Text for analysis ::
◇ ◇ ◇ ◇ ◇ ◇ ◇

The Genreration Game: Punk, Ep. 1
One of the more fascinating aspects of following music over decades is the arrival of new genres to add to traditional genres of for example rock, pop, soul, country and blues. Hip-hop, trip hop, acid house, Americana, indie, alt-folk, neo-jazz to name but a few to emerge over the years.
Our new regular series The Genreration Game sets out to compare two songs from the more traditional genres sometimes separated by up to fifty years. Our first episode takes in the genre of punk / post-punk.
Punk was a movement that established itself in the UK in the long hot summer of 1976, but perhaps punk music's roots are to be found over the pond on the East Coast of America where glam rockers The New York Dolls, then Television and The Ramones were beginning to make a name for themselves between '74 and '75. The Ramones debut album appeared a few months before The Sex Pistols’ classic Never Mind the Bollocks album. From opener “Blitzkrieg Bop” through to the closer fourteen tracks later, the album lasted barely twenty-nine minutes and only one of its tracks was over two and a half minutes long. This was exactly the kind of brevity fledgling punk acts in the UK aspired to, tired and bored as they were with the corporate direction of mainstream rock with its 40-minute live drum solos, or rock operas on disc and progressive albums with one track per side. The UK’s youth were ready to dance and sing and no band encapsulated this joy as much as aforementioned Ramones with their catchy choruses and nods to Spector and Beach Boys. The track “Pinhead”, a song about the search for belonging despite outward differences, appeared on their third album and includes possibly their most famous singalong chant 'Gabba Gabba Hey' on the fadeout! Live gigs took on an urgency not seen since Bill Haley's day as chaos reigned in the front row with bouncers ejecting over-zealous fans. And the gloriously simple lyrics 'I don't wanna be a pinhead no more, I just met a nurse that I could go for' were perfect for the new thriving '77 scene.

◇ ◇ ◇ ◇ ◇ ◇ ◇

Data for review ::
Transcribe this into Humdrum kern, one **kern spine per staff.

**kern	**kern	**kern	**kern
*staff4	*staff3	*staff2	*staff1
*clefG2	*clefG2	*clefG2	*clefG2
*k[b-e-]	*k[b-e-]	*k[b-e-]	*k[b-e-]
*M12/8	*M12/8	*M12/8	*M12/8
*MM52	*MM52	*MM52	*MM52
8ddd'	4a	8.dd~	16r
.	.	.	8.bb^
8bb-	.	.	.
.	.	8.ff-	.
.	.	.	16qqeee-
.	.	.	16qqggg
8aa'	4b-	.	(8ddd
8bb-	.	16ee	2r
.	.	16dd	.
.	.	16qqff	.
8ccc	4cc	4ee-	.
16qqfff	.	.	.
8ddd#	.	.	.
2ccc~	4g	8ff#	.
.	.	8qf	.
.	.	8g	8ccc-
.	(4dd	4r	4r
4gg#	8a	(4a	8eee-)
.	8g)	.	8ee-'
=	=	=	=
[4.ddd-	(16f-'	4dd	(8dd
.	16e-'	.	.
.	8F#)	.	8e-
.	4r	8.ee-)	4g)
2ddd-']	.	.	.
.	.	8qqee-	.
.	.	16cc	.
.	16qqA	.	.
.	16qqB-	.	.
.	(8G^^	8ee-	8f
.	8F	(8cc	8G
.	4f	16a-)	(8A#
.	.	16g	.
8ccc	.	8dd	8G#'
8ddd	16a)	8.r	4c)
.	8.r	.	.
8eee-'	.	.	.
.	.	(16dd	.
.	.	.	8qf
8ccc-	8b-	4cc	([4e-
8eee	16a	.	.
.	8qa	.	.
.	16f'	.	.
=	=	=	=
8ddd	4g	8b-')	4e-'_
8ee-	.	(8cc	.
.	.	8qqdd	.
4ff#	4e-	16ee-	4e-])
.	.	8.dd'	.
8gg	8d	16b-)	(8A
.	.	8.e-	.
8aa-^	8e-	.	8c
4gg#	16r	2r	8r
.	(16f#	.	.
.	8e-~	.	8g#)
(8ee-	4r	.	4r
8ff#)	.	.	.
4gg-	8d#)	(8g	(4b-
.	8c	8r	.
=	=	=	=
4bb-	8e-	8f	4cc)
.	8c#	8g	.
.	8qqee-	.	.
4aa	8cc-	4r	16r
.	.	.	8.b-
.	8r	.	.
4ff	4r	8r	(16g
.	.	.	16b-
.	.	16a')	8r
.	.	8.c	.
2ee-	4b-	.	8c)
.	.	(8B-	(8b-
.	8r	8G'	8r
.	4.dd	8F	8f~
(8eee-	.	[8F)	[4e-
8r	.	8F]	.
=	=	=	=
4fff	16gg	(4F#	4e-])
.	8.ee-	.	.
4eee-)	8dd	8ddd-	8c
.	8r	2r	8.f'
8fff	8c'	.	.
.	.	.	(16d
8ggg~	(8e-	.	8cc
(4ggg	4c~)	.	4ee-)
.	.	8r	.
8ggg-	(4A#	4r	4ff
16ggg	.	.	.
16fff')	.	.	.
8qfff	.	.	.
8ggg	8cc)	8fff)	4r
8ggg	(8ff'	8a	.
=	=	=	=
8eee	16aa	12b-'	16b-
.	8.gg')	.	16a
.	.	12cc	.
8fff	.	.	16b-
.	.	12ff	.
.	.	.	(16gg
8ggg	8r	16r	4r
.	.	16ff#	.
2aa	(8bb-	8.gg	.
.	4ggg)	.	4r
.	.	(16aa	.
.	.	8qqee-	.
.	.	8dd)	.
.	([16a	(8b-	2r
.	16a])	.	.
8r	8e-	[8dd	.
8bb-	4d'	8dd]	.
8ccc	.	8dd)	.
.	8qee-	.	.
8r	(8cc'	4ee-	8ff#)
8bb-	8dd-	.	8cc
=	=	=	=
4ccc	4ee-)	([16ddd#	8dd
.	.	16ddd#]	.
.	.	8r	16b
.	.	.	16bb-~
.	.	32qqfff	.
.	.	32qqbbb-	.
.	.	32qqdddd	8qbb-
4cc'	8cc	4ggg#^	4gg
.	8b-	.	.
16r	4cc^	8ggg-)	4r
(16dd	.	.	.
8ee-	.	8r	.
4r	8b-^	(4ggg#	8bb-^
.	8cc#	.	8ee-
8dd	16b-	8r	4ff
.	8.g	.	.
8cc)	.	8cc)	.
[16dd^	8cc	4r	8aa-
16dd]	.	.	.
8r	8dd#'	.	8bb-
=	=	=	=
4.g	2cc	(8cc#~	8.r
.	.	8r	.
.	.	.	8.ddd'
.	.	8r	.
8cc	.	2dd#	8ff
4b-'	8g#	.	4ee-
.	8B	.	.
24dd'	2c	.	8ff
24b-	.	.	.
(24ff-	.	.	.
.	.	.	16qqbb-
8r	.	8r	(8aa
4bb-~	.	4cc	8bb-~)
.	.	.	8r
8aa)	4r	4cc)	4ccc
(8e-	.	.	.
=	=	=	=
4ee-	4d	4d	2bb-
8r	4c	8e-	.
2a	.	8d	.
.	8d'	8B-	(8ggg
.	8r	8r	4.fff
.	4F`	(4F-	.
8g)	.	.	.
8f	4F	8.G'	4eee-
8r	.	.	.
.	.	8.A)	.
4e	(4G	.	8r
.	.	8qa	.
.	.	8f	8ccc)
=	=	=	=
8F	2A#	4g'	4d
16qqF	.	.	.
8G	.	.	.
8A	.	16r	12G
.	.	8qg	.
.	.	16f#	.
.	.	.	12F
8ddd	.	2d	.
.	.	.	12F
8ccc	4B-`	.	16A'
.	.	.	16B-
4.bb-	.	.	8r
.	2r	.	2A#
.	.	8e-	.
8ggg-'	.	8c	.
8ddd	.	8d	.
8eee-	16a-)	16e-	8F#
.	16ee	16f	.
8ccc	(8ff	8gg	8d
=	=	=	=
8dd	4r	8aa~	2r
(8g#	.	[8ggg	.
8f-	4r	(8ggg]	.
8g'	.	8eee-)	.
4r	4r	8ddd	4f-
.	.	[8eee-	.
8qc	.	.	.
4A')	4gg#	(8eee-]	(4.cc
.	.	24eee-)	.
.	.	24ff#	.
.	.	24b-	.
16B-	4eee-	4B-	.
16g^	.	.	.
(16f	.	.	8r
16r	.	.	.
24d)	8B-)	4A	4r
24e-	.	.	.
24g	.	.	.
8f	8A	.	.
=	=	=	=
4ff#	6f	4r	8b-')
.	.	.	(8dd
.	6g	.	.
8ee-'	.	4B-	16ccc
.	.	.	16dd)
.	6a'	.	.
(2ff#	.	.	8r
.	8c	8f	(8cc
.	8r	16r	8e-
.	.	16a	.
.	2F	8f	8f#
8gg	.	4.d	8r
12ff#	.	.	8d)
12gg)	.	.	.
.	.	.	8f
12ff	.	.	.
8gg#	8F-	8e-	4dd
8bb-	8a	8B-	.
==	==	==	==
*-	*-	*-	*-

◇ ◇ ◇ ◇ ◇ ◇ ◇

Directions for this task :: Quote the whole punk article at the top of the page, word for word.

Your response ::
The Genreration Game: Punk, Ep. 1
One of the more fascinating aspects of following music over decades is the arrival of new genres to add to traditional genres of for example rock, pop, soul, country and blues. Hip-hop, trip hop, acid house, Americana, indie, alt-folk, neo-jazz to name but a few to emerge over the years.
Our new regular series The Genreration Game sets out to compare two songs from the more traditional genres sometimes separated by up to fifty years. Our first episode takes in the genre of punk / post-punk.
Punk was a movement that established itself in the UK in the long hot summer of 1976, but perhaps punk music's roots are to be found over the pond on the East Coast of America where glam rockers The New York Dolls, then Television and The Ramones were beginning to make a name for themselves between '74 and '75. The Ramones debut album appeared a few months before The Sex Pistols’ classic Never Mind the Bollocks album. From opener “Blitzkrieg Bop” through to the closer fourteen tracks later, the album lasted barely twenty-nine minutes and only one of its tracks was over two and a half minutes long. This was exactly the kind of brevity fledgling punk acts in the UK aspired to, tired and bored as they were with the corporate direction of mainstream rock with its 40-minute live drum solos, or rock operas on disc and progressive albums with one track per side. The UK’s youth were ready to dance and sing and no band encapsulated this joy as much as aforementioned Ramones with their catchy choruses and nods to Spector and Beach Boys. The track “Pinhead”, a song about the search for belonging despite outward differences, appeared on their third album and includes possibly their most famous singalong chant 'Gabba Gabba Hey' on the fadeout! Live gigs took on an urgency not seen since Bill Haley's day as chaos reigned in the front row with bouncers ejecting over-zealous fans. And the gloriously simple lyrics 'I don't wanna be a pinhead no more, I just met a nurse that I could go for' were perfect for the new thriving '77 scene.